I was thinking to proceed to do the same thing with the coefficient of the monomials of degree one and so on, just by showing with a proper combination of $v_1,\ldots,v_n$ that the coefficient are all the same. The only problem is that I don't know how to elegantly write this(or just in a "math" way).

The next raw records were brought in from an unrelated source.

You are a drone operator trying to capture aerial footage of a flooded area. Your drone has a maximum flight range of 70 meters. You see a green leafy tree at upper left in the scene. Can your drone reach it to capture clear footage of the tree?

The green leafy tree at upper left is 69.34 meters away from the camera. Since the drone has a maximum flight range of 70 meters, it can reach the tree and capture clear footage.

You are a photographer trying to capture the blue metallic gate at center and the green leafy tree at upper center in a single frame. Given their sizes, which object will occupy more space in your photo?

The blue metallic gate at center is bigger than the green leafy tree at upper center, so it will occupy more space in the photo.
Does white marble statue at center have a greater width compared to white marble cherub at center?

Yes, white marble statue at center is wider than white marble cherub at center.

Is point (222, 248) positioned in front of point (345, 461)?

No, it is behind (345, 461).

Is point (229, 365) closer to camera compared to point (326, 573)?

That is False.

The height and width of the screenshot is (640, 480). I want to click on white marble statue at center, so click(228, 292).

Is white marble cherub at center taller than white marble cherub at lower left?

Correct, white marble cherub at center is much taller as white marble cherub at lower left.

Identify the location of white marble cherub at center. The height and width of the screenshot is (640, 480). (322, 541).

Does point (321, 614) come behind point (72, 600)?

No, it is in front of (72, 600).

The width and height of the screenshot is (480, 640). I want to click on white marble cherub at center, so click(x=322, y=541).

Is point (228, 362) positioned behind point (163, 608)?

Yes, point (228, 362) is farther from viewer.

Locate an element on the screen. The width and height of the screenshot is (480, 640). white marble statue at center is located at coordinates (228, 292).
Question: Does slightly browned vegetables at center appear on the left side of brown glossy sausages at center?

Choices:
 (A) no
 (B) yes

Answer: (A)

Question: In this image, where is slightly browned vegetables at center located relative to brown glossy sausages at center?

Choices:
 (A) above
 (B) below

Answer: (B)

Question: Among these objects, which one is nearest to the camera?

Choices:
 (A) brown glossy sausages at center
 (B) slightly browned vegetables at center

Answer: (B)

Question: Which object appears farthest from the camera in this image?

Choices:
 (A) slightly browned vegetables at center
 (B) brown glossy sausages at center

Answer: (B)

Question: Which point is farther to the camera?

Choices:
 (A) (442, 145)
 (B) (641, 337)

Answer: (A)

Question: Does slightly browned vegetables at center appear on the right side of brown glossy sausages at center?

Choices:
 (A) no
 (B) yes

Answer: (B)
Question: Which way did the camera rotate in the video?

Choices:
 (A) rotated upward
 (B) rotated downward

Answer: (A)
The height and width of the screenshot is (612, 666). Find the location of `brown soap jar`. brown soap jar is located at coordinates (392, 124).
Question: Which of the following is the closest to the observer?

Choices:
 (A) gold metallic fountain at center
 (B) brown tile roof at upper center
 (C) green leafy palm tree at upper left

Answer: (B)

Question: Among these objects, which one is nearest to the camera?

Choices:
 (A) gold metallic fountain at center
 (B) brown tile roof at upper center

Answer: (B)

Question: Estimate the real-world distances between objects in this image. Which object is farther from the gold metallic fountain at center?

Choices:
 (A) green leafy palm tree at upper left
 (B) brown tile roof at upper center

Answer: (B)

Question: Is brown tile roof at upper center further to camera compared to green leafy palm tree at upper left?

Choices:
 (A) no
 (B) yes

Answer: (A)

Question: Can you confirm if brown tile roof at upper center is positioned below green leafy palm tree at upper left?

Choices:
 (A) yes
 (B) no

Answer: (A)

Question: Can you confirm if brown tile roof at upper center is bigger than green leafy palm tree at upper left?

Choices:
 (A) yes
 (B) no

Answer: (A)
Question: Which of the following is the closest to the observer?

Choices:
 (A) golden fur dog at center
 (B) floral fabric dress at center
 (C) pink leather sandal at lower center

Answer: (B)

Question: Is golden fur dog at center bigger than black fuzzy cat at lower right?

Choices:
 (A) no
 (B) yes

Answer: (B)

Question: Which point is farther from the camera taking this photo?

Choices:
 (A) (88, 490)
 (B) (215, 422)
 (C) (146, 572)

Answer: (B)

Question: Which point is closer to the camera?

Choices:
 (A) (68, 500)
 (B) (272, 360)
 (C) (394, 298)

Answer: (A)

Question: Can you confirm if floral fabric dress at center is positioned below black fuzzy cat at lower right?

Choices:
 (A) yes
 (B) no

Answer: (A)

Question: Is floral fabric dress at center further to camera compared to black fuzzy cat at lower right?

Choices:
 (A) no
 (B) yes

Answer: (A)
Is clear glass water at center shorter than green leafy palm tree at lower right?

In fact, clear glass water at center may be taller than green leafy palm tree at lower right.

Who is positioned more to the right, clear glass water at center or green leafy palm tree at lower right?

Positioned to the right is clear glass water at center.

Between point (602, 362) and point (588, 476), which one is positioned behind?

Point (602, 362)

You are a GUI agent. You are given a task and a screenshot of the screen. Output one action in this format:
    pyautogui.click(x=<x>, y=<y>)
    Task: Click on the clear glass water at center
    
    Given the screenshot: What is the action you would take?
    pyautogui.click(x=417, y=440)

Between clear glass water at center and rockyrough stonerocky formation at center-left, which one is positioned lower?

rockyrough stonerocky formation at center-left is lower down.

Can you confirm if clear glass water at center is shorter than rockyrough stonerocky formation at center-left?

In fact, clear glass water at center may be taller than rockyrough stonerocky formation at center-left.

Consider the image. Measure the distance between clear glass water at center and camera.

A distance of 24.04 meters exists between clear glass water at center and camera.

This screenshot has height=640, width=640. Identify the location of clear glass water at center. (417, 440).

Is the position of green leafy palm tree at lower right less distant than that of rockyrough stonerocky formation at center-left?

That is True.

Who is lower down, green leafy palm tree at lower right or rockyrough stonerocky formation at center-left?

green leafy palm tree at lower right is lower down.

It seems that I wasn't very cleary about my statment. I'll write and example so maybe it's more clear what I'm trying to do. $$p(x_1,x_2)= a_1+b_{11}x_1+b_{12}x_2+c_1x_1x_2$$ $$q(x_1,x_2)= a_2+b_{21}x_1+b_{22}x_2+c_2x_1x_2$$ Now I want to prove that if
$p(0,0)=q(0,0),p(1,0)=q(1,0),p(0,1)=q(0,1),p(1,1)=q(1,1)$
then
$a_1=a_2, b_{11}=b_{21},b_{12}=b_{22}, c_1=c_2$
because:
$p(0,0)=q(0,0) \Rightarrow a_1=a_2$
then $p(1,0)=q(1,0) \Rightarrow b_{11}=b_{21}$ because we already know that ($a_1=a_2$)
and so on
What the OP is apparently asking for is a proof that if $\ p\ $ and $\ q\ $ are polynomials over $\ \mathbb{GF}_2\ $ of the form \begin{align} p&=\sum_{S\subseteq \{1,2,\dots,n\}}\pi_S\prod_\limits{i\in S}x_i\ \text{ and }\\ q&= \sum_{S\subseteq \{1,2,\dots,n\}}\xi_S\prod_\limits{i\in S}x_i\ , \end{align} and $\ p\left(v\right)= q\left(v\right)\ $ for all $\ v\in \mathbb{GF}_2^n\ $, then $\ p=q\ $. This follows from the fact that if we define $\ w_S\in \mathbb{GF}_2^n\ $ by $$ w_{Si}=\cases{1&if $\ i\in S$\\ 0&if $\ i\not\in S\ $} $$ for any $\ S\subseteq \{1,2,\dots,n\} $, then $\ p\left(w_S\right)=\pi_S\ $ and $\ q\left(w_S\right)=\xi_S\ $, which gives $\ \pi_S=\xi_S\ $ for all $\ S\ $, and hence $\ p=q\ $.